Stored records
= = = =

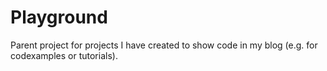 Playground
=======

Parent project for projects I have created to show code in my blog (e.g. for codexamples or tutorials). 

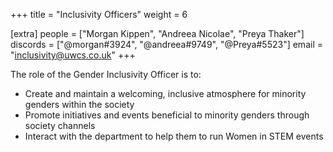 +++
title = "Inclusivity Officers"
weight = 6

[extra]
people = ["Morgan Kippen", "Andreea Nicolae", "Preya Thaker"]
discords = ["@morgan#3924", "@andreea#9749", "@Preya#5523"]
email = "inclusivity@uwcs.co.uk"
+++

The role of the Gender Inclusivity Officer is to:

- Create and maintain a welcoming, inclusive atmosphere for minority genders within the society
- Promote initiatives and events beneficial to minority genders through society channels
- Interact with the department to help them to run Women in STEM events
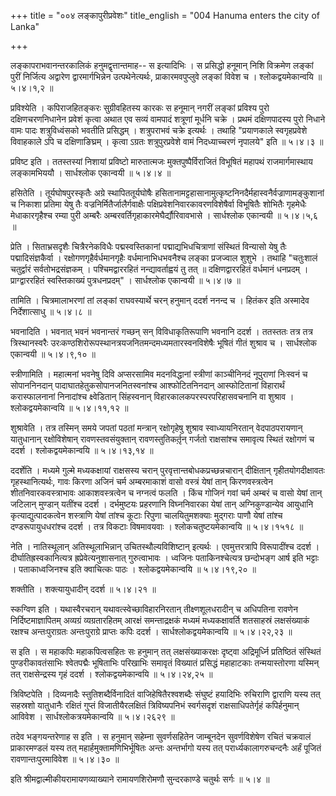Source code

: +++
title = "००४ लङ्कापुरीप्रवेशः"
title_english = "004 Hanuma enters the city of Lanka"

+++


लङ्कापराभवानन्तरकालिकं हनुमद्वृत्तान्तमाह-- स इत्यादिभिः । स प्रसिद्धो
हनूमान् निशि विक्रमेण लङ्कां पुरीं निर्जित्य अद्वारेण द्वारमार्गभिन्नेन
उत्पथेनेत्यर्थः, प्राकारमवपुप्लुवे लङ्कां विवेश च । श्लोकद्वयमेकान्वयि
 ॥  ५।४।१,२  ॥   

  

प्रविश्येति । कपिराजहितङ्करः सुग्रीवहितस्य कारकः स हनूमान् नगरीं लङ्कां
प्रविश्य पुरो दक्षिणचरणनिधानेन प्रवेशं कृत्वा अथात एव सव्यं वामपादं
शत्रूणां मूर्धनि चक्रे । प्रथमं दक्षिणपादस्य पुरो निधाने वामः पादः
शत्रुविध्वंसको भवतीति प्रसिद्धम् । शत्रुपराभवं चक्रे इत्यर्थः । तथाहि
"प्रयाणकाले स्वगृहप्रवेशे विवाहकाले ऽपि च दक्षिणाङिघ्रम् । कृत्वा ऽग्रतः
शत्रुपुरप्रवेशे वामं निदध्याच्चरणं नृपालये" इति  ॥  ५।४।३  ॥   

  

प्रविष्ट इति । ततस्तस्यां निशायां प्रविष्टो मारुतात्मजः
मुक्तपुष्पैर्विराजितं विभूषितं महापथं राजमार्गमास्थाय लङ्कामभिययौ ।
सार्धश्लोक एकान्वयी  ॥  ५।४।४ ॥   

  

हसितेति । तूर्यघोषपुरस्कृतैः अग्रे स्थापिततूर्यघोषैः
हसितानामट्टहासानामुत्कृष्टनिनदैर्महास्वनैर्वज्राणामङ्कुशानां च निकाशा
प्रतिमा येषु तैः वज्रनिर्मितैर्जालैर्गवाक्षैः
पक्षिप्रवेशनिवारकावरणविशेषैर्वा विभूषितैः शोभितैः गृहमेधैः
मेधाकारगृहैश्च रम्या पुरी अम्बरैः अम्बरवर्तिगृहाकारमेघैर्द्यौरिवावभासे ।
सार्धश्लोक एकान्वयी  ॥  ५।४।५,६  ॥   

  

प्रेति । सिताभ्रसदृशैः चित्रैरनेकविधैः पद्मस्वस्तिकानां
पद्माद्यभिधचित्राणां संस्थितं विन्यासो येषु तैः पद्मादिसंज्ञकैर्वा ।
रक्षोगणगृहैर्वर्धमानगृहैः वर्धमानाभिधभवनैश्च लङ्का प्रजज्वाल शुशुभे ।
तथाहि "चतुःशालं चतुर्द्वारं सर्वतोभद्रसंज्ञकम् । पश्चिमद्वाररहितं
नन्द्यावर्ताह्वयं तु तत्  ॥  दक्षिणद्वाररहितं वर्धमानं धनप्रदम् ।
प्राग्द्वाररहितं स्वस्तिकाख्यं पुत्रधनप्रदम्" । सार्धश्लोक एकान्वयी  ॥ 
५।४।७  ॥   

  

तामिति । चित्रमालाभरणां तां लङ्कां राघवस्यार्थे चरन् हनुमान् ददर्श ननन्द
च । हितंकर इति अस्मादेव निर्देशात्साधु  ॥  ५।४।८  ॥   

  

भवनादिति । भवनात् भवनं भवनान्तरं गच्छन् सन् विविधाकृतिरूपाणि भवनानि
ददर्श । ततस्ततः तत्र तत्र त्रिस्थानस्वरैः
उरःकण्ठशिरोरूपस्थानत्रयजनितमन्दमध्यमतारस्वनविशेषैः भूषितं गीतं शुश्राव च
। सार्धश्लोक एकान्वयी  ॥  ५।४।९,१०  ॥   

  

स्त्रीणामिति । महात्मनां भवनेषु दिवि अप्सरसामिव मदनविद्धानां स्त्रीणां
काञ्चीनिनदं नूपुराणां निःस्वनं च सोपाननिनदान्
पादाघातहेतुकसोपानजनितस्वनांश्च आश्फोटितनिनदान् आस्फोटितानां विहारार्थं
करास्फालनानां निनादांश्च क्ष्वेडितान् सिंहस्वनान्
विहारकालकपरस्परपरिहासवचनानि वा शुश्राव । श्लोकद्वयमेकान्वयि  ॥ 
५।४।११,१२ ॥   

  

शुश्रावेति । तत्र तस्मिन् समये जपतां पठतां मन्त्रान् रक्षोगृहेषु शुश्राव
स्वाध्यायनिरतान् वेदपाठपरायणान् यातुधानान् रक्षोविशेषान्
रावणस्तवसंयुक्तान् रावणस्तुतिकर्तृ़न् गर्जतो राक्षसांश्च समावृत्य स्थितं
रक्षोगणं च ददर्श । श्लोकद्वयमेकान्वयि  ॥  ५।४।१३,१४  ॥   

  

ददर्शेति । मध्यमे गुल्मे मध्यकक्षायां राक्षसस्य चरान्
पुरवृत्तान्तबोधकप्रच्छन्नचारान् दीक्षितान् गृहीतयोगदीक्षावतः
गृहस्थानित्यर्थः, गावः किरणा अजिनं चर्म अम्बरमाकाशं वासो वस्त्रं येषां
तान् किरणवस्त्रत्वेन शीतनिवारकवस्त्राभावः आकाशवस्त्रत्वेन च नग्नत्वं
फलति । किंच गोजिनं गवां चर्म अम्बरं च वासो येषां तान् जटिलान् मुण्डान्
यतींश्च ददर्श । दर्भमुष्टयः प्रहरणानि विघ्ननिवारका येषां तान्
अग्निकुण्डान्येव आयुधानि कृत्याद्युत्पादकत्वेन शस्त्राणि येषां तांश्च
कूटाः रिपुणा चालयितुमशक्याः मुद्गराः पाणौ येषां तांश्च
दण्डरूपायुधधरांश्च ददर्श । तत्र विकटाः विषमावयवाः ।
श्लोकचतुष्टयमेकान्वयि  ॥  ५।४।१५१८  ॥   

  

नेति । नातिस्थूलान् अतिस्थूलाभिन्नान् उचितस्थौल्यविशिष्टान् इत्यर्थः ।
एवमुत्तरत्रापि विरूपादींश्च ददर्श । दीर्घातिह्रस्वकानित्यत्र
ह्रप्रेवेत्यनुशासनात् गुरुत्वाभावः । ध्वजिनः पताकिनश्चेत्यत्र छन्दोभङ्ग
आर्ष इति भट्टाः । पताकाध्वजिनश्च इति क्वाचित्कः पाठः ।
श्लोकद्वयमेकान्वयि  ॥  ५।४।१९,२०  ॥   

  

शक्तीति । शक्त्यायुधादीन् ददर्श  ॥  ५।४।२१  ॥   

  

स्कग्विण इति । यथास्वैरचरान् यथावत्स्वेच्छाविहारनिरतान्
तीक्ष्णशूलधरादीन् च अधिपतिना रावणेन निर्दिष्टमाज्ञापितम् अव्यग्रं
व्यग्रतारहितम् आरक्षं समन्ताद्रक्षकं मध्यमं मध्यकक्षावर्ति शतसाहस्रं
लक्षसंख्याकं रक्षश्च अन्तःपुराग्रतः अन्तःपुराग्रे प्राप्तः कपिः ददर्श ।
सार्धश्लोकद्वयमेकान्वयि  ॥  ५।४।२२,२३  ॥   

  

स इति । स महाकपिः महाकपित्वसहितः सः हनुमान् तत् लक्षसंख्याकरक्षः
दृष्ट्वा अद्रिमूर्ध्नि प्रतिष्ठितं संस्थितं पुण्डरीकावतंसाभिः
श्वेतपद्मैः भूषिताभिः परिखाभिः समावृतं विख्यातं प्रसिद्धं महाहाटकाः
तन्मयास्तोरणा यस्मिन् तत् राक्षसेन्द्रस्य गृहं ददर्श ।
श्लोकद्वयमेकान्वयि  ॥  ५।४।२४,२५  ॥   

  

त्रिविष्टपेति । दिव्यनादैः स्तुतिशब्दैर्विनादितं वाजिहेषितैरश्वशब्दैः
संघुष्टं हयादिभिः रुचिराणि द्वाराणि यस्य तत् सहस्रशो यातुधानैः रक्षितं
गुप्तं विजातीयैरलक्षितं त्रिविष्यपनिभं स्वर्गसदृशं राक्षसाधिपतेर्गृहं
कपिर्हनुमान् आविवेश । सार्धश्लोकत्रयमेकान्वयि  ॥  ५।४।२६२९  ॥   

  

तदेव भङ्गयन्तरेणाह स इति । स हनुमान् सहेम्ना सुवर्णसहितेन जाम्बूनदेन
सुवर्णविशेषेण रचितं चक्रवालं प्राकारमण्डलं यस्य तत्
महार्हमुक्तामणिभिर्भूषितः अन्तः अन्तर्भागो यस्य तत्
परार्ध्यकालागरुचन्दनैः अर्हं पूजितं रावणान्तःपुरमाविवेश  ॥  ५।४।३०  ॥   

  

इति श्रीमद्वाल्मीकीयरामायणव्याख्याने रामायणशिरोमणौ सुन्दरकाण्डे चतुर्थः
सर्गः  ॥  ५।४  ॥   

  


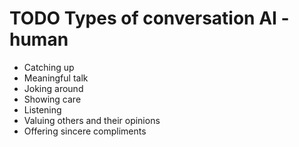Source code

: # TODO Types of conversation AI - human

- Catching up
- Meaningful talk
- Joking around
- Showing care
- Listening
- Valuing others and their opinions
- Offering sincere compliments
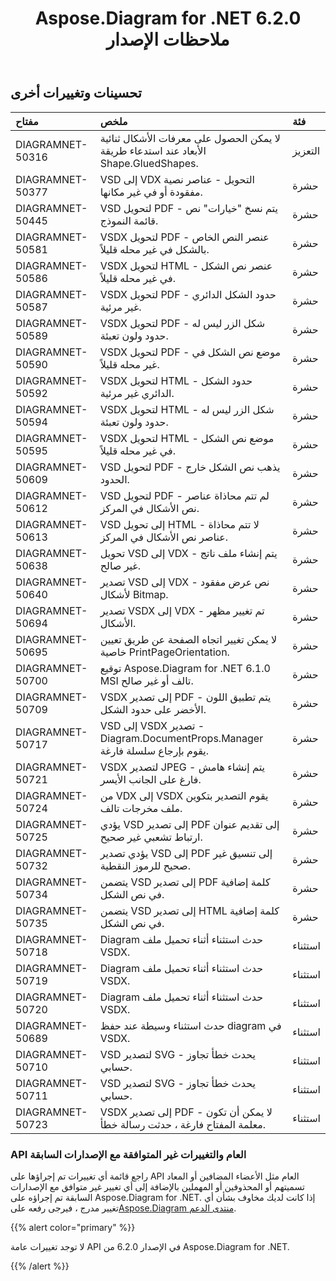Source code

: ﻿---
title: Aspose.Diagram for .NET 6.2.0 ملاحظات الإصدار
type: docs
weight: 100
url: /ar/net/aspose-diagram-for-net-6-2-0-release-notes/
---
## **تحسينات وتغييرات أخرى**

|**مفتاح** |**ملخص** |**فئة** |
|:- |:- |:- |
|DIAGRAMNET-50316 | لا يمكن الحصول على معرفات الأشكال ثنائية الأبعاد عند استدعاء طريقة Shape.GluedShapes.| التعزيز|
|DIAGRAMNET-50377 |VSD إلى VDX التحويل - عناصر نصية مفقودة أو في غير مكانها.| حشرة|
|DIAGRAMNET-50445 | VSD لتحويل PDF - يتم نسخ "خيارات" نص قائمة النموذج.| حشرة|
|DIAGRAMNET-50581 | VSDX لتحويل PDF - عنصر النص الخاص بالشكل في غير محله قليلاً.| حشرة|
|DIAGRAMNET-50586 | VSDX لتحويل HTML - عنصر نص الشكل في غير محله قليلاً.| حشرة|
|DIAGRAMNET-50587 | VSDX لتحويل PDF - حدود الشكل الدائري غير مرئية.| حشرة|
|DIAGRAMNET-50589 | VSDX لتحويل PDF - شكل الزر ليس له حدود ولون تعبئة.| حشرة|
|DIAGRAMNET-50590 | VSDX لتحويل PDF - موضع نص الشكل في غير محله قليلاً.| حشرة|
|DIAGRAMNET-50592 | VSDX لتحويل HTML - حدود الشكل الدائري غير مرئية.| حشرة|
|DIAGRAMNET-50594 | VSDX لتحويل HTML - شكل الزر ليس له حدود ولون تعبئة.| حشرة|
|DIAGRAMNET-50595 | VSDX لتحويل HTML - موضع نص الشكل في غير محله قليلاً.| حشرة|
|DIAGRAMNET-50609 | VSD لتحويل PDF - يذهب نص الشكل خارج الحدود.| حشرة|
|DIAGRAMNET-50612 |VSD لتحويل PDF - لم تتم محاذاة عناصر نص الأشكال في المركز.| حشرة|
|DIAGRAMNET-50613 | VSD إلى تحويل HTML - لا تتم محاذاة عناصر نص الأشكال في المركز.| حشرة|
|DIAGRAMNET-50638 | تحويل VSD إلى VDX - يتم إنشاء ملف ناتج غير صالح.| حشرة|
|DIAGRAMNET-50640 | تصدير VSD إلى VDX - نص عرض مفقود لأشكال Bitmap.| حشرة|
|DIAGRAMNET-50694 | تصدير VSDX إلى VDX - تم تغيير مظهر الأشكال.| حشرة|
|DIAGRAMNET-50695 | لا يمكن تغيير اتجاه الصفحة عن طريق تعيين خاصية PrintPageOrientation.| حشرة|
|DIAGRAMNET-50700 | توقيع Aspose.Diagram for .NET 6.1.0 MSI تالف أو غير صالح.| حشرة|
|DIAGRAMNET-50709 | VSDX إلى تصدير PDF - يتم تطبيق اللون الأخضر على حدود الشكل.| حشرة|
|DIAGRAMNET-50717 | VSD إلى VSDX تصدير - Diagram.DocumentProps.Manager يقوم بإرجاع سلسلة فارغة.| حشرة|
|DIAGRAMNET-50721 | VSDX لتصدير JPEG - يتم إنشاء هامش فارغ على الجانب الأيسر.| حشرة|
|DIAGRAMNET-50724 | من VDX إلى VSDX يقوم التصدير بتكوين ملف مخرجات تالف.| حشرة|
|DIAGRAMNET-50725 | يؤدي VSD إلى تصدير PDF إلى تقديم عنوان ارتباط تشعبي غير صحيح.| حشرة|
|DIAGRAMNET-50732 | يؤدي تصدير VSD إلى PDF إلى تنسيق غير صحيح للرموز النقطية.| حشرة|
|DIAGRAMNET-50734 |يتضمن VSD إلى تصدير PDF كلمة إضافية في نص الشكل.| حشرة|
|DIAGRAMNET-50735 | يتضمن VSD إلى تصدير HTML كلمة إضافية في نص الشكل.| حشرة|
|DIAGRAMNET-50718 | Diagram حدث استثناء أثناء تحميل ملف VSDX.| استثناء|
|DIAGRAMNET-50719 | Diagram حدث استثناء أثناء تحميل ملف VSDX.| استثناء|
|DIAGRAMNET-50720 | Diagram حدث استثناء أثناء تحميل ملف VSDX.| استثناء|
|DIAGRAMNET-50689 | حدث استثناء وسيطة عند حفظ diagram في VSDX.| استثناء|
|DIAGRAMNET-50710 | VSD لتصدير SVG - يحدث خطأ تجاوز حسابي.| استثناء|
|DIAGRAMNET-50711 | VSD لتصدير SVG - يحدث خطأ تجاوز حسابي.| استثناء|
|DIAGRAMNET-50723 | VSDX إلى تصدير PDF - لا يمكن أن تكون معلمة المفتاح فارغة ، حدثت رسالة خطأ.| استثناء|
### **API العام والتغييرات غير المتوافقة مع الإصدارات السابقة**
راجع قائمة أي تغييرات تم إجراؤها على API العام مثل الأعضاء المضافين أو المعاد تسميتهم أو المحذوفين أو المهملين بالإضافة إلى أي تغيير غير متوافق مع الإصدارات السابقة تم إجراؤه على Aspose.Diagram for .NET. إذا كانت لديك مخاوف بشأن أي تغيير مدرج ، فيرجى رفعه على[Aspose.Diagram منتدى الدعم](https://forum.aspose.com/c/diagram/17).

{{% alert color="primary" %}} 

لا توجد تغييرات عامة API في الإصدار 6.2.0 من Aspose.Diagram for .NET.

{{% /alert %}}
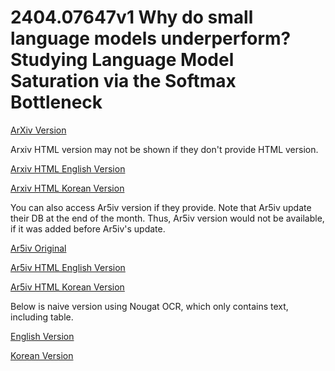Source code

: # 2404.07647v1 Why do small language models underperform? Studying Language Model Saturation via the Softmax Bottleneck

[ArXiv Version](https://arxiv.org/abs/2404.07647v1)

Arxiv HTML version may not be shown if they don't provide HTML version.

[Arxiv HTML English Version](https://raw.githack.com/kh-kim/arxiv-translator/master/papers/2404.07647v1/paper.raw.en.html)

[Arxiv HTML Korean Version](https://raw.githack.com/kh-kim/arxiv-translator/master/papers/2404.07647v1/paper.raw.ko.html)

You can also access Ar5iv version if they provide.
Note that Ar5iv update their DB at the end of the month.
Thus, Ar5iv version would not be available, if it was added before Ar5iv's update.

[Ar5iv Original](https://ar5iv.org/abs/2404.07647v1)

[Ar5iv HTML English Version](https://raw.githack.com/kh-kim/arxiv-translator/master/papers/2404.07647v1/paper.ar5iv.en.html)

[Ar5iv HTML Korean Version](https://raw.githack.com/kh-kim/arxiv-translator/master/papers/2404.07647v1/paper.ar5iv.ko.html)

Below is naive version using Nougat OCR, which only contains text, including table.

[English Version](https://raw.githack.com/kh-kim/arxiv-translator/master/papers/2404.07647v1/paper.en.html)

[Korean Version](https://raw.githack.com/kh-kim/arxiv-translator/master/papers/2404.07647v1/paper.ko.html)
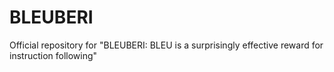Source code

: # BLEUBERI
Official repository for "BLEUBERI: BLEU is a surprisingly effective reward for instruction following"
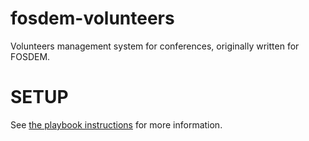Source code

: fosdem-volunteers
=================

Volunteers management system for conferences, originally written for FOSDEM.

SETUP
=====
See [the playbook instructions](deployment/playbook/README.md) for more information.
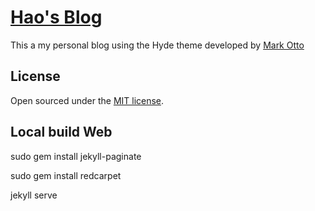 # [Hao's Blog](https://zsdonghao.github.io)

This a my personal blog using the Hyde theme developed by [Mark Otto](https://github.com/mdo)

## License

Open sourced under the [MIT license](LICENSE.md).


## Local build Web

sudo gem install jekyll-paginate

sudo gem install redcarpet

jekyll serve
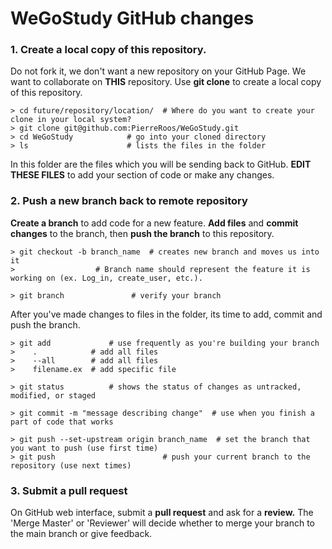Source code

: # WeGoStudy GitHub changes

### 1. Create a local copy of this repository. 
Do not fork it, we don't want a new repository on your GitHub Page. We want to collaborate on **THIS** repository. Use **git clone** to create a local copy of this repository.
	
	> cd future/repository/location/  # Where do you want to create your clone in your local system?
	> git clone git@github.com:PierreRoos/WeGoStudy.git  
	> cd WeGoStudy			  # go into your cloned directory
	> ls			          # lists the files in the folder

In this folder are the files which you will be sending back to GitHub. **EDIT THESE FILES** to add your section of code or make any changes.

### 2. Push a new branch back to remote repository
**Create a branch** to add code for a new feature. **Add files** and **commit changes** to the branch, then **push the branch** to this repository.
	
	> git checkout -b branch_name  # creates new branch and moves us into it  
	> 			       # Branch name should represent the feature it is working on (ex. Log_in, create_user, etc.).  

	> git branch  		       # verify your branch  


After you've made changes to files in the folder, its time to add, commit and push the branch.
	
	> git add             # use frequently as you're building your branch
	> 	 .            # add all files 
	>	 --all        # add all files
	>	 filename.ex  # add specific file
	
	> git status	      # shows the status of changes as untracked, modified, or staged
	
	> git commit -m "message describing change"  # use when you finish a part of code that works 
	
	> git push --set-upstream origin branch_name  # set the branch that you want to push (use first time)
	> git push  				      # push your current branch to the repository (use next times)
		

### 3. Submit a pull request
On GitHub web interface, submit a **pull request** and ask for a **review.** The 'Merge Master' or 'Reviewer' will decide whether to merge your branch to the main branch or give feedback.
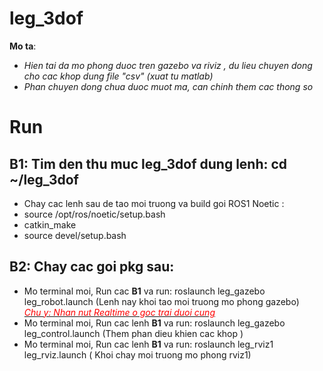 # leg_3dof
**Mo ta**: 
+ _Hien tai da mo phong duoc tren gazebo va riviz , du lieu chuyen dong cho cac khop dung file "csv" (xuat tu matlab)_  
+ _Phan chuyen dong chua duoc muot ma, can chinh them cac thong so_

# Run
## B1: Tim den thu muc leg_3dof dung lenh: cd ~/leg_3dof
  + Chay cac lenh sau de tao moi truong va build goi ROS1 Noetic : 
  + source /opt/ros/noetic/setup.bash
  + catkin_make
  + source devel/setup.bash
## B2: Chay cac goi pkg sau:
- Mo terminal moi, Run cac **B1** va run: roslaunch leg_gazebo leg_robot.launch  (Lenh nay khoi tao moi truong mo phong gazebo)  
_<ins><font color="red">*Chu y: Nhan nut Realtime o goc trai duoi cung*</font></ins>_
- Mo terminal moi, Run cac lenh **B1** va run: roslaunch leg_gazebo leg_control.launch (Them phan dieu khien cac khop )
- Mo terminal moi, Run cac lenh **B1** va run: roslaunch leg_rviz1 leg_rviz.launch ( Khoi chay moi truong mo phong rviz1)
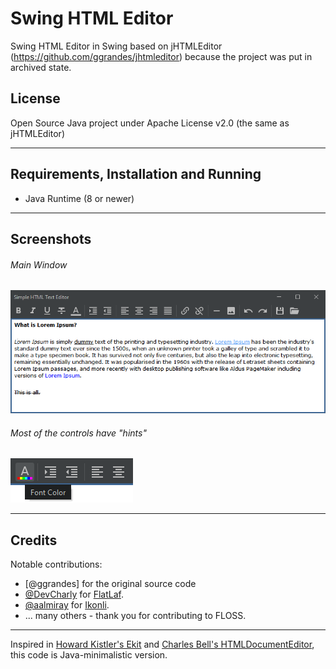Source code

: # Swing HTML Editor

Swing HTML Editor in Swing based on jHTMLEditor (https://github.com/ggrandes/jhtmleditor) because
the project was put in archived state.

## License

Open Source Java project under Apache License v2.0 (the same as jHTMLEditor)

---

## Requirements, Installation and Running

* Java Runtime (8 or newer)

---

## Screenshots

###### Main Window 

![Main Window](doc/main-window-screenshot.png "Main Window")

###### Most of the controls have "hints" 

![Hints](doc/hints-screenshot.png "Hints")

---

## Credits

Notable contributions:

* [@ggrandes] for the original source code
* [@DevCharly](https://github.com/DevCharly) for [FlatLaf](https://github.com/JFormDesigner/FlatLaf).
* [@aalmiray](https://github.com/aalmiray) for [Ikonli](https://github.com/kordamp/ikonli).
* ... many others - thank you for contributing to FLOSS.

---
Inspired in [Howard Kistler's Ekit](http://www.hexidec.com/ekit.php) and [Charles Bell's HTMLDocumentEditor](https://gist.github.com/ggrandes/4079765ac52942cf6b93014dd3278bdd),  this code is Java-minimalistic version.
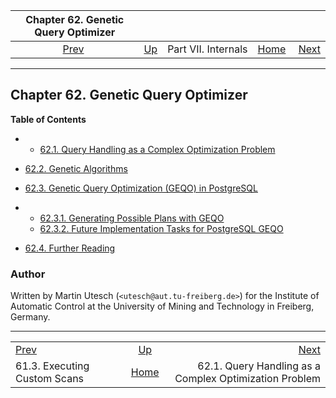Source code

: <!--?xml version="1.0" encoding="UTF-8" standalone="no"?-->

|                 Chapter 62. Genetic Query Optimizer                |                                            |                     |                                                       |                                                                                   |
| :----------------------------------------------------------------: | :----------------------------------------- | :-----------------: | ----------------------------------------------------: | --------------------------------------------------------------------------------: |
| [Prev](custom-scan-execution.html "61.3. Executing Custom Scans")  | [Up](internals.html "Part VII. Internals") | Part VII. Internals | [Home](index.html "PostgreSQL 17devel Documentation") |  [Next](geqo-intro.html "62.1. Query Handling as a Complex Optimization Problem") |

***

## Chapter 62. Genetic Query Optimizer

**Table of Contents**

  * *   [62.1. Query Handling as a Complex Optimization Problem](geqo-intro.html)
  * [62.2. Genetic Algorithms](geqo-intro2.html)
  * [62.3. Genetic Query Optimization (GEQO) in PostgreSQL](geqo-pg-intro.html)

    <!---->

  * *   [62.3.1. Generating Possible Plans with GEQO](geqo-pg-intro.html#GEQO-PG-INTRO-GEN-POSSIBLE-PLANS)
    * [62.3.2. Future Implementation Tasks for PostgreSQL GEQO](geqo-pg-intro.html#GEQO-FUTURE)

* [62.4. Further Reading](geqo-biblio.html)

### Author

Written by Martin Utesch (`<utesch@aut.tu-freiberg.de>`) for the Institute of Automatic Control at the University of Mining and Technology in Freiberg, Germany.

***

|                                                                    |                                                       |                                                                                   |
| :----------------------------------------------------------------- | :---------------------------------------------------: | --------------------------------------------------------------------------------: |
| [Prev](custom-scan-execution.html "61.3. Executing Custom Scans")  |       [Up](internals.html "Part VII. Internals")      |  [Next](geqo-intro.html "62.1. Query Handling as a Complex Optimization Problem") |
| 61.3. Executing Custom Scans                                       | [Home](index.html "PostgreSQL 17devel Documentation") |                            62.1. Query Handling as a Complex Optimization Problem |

= = = =

= Aim of the task =
Using the data above, show each line where "bash" occurs.

= Exercise response =
  + source /opt/ros/noetic/setup.bash
  + source devel/setup.bash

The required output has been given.